ASSIGNED TASK:
Output nothing but the lines from the first line of the entries to the line with "gemacht hat. Wir wollten so", inclusive, exactly as they read.

RECORD SET:
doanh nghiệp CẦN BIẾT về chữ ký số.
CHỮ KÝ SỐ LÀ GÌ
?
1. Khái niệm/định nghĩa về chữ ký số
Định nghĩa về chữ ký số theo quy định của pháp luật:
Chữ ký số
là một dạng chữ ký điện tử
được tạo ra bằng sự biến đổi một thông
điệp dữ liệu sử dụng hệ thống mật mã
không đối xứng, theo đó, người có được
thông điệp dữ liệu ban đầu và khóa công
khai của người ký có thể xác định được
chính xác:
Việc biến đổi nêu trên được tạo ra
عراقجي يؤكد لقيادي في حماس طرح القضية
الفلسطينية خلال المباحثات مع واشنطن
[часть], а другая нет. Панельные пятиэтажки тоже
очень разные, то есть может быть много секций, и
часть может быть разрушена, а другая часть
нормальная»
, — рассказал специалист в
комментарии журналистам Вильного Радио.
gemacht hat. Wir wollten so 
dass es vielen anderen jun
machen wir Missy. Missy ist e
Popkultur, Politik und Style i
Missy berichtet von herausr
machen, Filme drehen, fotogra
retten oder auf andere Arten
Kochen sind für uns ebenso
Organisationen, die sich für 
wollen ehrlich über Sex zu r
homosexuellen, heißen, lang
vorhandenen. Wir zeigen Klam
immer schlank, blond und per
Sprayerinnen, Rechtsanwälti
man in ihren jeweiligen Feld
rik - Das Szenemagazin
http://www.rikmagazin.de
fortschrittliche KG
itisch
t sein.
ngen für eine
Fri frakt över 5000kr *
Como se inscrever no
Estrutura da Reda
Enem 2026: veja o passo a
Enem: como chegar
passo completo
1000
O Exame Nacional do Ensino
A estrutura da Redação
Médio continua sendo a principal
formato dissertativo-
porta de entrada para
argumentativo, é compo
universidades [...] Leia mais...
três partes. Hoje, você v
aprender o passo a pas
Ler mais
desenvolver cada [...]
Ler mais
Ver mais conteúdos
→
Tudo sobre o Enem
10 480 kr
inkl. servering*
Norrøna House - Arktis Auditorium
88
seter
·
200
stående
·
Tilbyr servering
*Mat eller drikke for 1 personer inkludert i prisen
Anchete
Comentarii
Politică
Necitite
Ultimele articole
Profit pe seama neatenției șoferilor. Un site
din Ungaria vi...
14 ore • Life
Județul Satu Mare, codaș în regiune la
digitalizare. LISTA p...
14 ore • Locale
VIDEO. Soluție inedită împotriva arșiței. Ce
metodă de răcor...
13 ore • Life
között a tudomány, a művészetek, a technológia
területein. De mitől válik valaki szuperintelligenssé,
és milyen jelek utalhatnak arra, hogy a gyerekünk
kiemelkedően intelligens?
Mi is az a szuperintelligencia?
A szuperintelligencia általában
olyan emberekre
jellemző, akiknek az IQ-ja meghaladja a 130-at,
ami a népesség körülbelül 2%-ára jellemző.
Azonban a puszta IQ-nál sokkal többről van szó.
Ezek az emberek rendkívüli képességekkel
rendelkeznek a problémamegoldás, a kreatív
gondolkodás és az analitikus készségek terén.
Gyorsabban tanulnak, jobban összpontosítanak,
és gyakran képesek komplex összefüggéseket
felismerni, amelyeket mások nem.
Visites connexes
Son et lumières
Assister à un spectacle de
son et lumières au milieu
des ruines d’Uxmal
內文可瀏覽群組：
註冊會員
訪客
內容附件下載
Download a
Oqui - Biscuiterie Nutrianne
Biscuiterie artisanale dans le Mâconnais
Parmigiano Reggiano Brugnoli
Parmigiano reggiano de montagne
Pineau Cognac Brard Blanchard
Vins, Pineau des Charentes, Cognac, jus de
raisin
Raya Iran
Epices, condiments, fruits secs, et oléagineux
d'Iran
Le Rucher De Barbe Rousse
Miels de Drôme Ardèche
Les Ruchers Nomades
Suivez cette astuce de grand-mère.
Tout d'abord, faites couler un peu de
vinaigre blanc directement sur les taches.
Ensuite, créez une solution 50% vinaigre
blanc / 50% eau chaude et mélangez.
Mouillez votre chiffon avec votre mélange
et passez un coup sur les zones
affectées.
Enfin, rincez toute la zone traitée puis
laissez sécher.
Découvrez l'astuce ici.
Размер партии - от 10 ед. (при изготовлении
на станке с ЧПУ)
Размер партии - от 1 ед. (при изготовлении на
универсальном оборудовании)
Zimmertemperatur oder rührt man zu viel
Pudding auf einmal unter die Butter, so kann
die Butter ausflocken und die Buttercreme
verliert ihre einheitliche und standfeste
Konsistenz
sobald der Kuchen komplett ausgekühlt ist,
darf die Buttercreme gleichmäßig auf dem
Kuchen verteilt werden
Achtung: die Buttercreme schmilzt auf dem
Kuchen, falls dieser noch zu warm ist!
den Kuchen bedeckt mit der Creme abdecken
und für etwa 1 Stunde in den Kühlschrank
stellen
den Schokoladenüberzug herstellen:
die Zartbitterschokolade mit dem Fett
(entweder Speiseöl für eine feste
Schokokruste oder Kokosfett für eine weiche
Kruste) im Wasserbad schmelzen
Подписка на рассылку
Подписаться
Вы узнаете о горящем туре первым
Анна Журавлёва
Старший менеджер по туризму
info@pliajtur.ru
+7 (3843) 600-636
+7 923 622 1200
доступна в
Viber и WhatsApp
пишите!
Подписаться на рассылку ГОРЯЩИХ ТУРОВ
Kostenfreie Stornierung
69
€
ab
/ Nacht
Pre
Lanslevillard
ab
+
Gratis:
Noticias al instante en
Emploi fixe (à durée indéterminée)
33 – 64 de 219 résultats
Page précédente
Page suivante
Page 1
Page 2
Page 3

YOUR SOLUTION:
doanh nghiệp CẦN BIẾT về chữ ký số.
CHỮ KÝ SỐ LÀ GÌ
?
1. Khái niệm/định nghĩa về chữ ký số
Định nghĩa về chữ ký số theo quy định của pháp luật:
Chữ ký số
là một dạng chữ ký điện tử
được tạo ra bằng sự biến đổi một thông
điệp dữ liệu sử dụng hệ thống mật mã
không đối xứng, theo đó, người có được
thông điệp dữ liệu ban đầu và khóa công
khai của người ký có thể xác định được
chính xác:
Việc biến đổi nêu trên được tạo ra
عراقجي يؤكد لقيادي في حماس طرح القضية
الفلسطينية خلال المباحثات مع واشنطن
[часть], а другая нет. Панельные пятиэтажки тоже
очень разные, то есть может быть много секций, и
часть может быть разрушена, а другая часть
нормальная»
, — рассказал специалист в
комментарии журналистам Вильного Радио.
gemacht hat. Wir wollten so 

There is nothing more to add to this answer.